(Exercise aim) Convert the listing below into a JSON array of strings with one string per line, omitting any blank lines.

########################################

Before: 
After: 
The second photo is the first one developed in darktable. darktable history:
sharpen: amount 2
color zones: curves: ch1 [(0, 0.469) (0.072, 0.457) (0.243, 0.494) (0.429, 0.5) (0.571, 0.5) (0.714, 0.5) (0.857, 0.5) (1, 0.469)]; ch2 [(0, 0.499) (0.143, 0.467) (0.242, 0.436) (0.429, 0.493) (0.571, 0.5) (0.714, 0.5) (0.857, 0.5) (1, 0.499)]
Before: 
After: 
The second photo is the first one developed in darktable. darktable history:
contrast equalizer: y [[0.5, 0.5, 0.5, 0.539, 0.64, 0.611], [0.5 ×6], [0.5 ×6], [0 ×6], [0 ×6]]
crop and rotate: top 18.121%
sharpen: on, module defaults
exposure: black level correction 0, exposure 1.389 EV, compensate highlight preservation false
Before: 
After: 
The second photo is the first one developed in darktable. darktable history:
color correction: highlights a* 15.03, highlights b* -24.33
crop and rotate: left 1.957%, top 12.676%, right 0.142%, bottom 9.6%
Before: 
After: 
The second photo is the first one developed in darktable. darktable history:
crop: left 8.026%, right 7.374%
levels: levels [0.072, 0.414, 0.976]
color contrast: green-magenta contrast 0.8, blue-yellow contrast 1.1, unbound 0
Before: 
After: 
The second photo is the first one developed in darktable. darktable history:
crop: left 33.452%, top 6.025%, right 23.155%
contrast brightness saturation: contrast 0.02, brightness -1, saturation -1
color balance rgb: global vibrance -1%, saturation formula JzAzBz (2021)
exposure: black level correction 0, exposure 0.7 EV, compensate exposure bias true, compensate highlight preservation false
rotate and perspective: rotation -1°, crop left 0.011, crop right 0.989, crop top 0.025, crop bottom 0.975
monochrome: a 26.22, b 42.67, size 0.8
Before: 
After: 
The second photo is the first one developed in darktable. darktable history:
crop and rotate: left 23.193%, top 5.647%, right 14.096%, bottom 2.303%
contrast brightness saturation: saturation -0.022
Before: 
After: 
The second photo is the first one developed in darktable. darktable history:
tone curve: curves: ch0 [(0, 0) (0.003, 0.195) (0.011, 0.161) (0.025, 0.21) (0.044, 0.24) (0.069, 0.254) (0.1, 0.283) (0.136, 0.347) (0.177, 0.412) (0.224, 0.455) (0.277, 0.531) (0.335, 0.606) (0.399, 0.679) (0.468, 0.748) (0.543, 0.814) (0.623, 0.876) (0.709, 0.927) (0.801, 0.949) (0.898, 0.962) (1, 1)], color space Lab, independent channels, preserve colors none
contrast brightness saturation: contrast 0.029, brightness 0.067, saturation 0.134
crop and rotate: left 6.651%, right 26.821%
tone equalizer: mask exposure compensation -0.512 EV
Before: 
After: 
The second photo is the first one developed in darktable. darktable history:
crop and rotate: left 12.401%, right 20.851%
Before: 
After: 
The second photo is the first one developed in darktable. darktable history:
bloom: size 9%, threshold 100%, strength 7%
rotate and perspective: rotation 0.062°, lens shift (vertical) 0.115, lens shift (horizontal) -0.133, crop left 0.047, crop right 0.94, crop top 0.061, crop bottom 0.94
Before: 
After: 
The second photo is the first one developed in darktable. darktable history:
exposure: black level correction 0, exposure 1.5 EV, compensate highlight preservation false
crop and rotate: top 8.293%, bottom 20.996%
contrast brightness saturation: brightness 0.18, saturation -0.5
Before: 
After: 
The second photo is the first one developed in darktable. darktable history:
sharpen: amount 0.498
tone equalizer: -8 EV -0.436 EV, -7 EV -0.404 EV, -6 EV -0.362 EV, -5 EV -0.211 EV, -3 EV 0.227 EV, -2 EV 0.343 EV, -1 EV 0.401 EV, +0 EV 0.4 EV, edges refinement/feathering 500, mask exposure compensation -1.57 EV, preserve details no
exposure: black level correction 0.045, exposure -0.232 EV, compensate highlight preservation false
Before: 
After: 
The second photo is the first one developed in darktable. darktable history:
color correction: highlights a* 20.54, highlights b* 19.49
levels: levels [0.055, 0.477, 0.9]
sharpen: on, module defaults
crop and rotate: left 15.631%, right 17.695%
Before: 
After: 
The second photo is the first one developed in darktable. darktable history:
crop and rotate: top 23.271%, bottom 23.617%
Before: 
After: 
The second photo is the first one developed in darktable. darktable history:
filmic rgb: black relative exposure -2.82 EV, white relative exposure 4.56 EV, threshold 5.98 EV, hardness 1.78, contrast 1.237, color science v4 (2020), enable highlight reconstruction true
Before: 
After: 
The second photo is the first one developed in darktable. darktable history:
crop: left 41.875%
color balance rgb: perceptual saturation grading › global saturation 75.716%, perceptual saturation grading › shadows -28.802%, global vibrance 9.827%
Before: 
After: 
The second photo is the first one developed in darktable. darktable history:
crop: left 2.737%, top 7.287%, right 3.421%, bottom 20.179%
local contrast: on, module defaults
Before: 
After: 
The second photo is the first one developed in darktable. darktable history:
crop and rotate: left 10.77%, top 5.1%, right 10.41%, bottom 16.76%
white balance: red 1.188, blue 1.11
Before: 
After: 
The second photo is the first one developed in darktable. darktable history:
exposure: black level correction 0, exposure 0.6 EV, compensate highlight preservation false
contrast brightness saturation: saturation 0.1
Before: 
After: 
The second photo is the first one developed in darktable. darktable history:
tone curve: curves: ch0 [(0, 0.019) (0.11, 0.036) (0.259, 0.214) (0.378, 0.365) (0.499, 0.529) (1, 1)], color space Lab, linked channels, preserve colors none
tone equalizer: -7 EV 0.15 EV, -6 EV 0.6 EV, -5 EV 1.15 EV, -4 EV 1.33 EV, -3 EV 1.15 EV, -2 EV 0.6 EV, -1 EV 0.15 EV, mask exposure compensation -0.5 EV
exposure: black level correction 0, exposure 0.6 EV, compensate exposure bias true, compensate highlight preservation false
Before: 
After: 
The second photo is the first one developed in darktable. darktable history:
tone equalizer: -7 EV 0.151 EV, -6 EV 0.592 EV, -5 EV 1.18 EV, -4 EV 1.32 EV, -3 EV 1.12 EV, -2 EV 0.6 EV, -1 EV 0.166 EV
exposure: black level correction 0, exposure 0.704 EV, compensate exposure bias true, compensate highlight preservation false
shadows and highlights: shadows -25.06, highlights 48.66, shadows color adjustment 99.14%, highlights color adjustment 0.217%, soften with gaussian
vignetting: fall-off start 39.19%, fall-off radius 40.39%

########################################

(Exercise solution)
[
  "Before: ",
  "After: ",
  "The second photo is the first one developed in darktable. darktable history:",
  "sharpen: amount 2",
  "color zones: curves: ch1 [(0, 0.469) (0.072, 0.457) (0.243, 0.494) (0.429, 0.5) (0.571, 0.5) (0.714, 0.5) (0.857, 0.5) (1, 0.469)]; ch2 [(0, 0.499) (0.143, 0.467) (0.242, 0.436) (0.429, 0.493) (0.571, 0.5) (0.714, 0.5) (0.857, 0.5) (1, 0.499)]",
  "Before: ",
  "After: ",
  "The second photo is the first one developed in darktable. darktable history:",
  "contrast equalizer: y [[0.5, 0.5, 0.5, 0.539, 0.64, 0.611], [0.5 ×6], [0.5 ×6], [0 ×6], [0 ×6]]",
  "crop and rotate: top 18.121%",
  "sharpen: on, module defaults",
  "exposure: black level correction 0, exposure 1.389 EV, compensate highlight preservation false",
  "Before: ",
  "After: ",
  "The second photo is the first one developed in darktable. darktable history:",
  "color correction: highlights a* 15.03, highlights b* -24.33",
  "crop and rotate: left 1.957%, top 12.676%, right 0.142%, bottom 9.6%",
  "Before: ",
  "After: ",
  "The second photo is the first one developed in darktable. darktable history:",
  "crop: left 8.026%, right 7.374%",
  "levels: levels [0.072, 0.414, 0.976]",
  "color contrast: green-magenta contrast 0.8, blue-yellow contrast 1.1, unbound 0",
  "Before: ",
  "After: ",
  "The second photo is the first one developed in darktable. darktable history:",
  "crop: left 33.452%, top 6.025%, right 23.155%",
  "contrast brightness saturation: contrast 0.02, brightness -1, saturation -1",
  "color balance rgb: global vibrance -1%, saturation formula JzAzBz (2021)",
  "exposure: black level correction 0, exposure 0.7 EV, compensate exposure bias true, compensate highlight preservation false",
  "rotate and perspective: rotation -1°, crop left 0.011, crop right 0.989, crop top 0.025, crop bottom 0.975",
  "monochrome: a 26.22, b 42.67, size 0.8",
  "Before: ",
  "After: ",
  "The second photo is the first one developed in darktable. darktable history:",
  "crop and rotate: left 23.193%, top 5.647%, right 14.096%, bottom 2.303%",
  "contrast brightness saturation: saturation -0.022",
  "Before: ",
  "After: ",
  "The second photo is the first one developed in darktable. darktable history:",
  "tone curve: curves: ch0 [(0, 0) (0.003, 0.195) (0.011, 0.161) (0.025, 0.21) (0.044, 0.24) (0.069, 0.254) (0.1, 0.283) (0.136, 0.347) (0.177, 0.412) (0.224, 0.455) (0.277, 0.531) (0.335, 0.606) (0.399, 0.679) (0.468, 0.748) (0.543, 0.814) (0.623, 0.876) (0.709, 0.927) (0.801, 0.949) (0.898, 0.962) (1, 1)], color space Lab, independent channels, preserve colors none",
  "contrast brightness saturation: contrast 0.029, brightness 0.067, saturation 0.134",
  "crop and rotate: left 6.651%, right 26.821%",
  "tone equalizer: mask exposure compensation -0.512 EV",
  "Before: ",
  "After: ",
  "The second photo is the first one developed in darktable. darktable history:",
  "crop and rotate: left 12.401%, right 20.851%",
  "Before: ",
  "After: ",
  "The second photo is the first one developed in darktable. darktable history:",
  "bloom: size 9%, threshold 100%, strength 7%",
  "rotate and perspective: rotation 0.062°, lens shift (vertical) 0.115, lens shift (horizontal) -0.133, crop left 0.047, crop right 0.94, crop top 0.061, crop bottom 0.94",
  "Before: ",
  "After: ",
  "The second photo is the first one developed in darktable. darktable history:",
  "exposure: black level correction 0, exposure 1.5 EV, compensate highlight preservation false",
  "crop and rotate: top 8.293%, bottom 20.996%",
  "contrast brightness saturation: brightness 0.18, saturation -0.5",
  "Before: ",
  "After: ",
  "The second photo is the first one developed in darktable. darktable history:",
  "sharpen: amount 0.498",
  "tone equalizer: -8 EV -0.436 EV, -7 EV -0.404 EV, -6 EV -0.362 EV, -5 EV -0.211 EV, -3 EV 0.227 EV, -2 EV 0.343 EV, -1 EV 0.401 EV, +0 EV 0.4 EV, edges refinement/feathering 500, mask exposure compensation -1.57 EV, preserve details no",
  "exposure: black level correction 0.045, exposure -0.232 EV, compensate highlight preservation false",
  "Before: ",
  "After: ",
  "The second photo is the first one developed in darktable. darktable history:",
  "color correction: highlights a* 20.54, highlights b* 19.49",
  "levels: levels [0.055, 0.477, 0.9]",
  "sharpen: on, module defaults",
  "crop and rotate: left 15.631%, right 17.695%",
  "Before: ",
  "After: ",
  "The second photo is the first one developed in darktable. darktable history:",
  "crop and rotate: top 23.271%, bottom 23.617%",
  "Before: ",
  "After: ",
  "The second photo is the first one developed in darktable. darktable history:",
  "filmic rgb: black relative exposure -2.82 EV, white relative exposure 4.56 EV, threshold 5.98 EV, hardness 1.78, contrast 1.237, color science v4 (2020), enable highlight reconstruction true",
  "Before: ",
  "After: ",
  "The second photo is the first one developed in darktable. darktable history:",
  "crop: left 41.875%",
  "color balance rgb: perceptual saturation grading › global saturation 75.716%, perceptual saturation grading › shadows -28.802%, global vibrance 9.827%",
  "Before: ",
  "After: ",
  "The second photo is the first one developed in darktable. darktable history:",
  "crop: left 2.737%, top 7.287%, right 3.421%, bottom 20.179%",
  "local contrast: on, module defaults",
  "Before: ",
  "After: ",
  "The second photo is the first one developed in darktable. darktable history:",
  "crop and rotate: left 10.77%, top 5.1%, right 10.41%, bottom 16.76%",
  "white balance: red 1.188, blue 1.11",
  "Before: ",
  "After: ",
  "The second photo is the first one developed in darktable. darktable history:",
  "exposure: black level correction 0, exposure 0.6 EV, compensate highlight preservation false",
  "contrast brightness saturation: saturation 0.1",
  "Before: ",
  "After: ",
  "The second photo is the first one developed in darktable. darktable history:",
  "tone curve: curves: ch0 [(0, 0.019) (0.11, 0.036) (0.259, 0.214) (0.378, 0.365) (0.499, 0.529) (1, 1)], color space Lab, linked channels, preserve colors none",
  "tone equalizer: -7 EV 0.15 EV, -6 EV 0.6 EV, -5 EV 1.15 EV, -4 EV 1.33 EV, -3 EV 1.15 EV, -2 EV 0.6 EV, -1 EV 0.15 EV, mask exposure compensation -0.5 EV",
  "exposure: black level correction 0, exposure 0.6 EV, compensate exposure bias true, compensate highlight preservation false",
  "Before: ",
  "After: ",
  "The second photo is the first one developed in darktable. darktable history:",
  "tone equalizer: -7 EV 0.151 EV, -6 EV 0.592 EV, -5 EV 1.18 EV, -4 EV 1.32 EV, -3 EV 1.12 EV, -2 EV 0.6 EV, -1 EV 0.166 EV",
  "exposure: black level correction 0, exposure 0.704 EV, compensate exposure bias true, compensate highlight preservation false",
  "shadows and highlights: shadows -25.06, highlights 48.66, shadows color adjustment 99.14%, highlights color adjustment 0.217%, soften with gaussian",
  "vignetting: fall-off start 39.19%, fall-off radius 40.39%"
]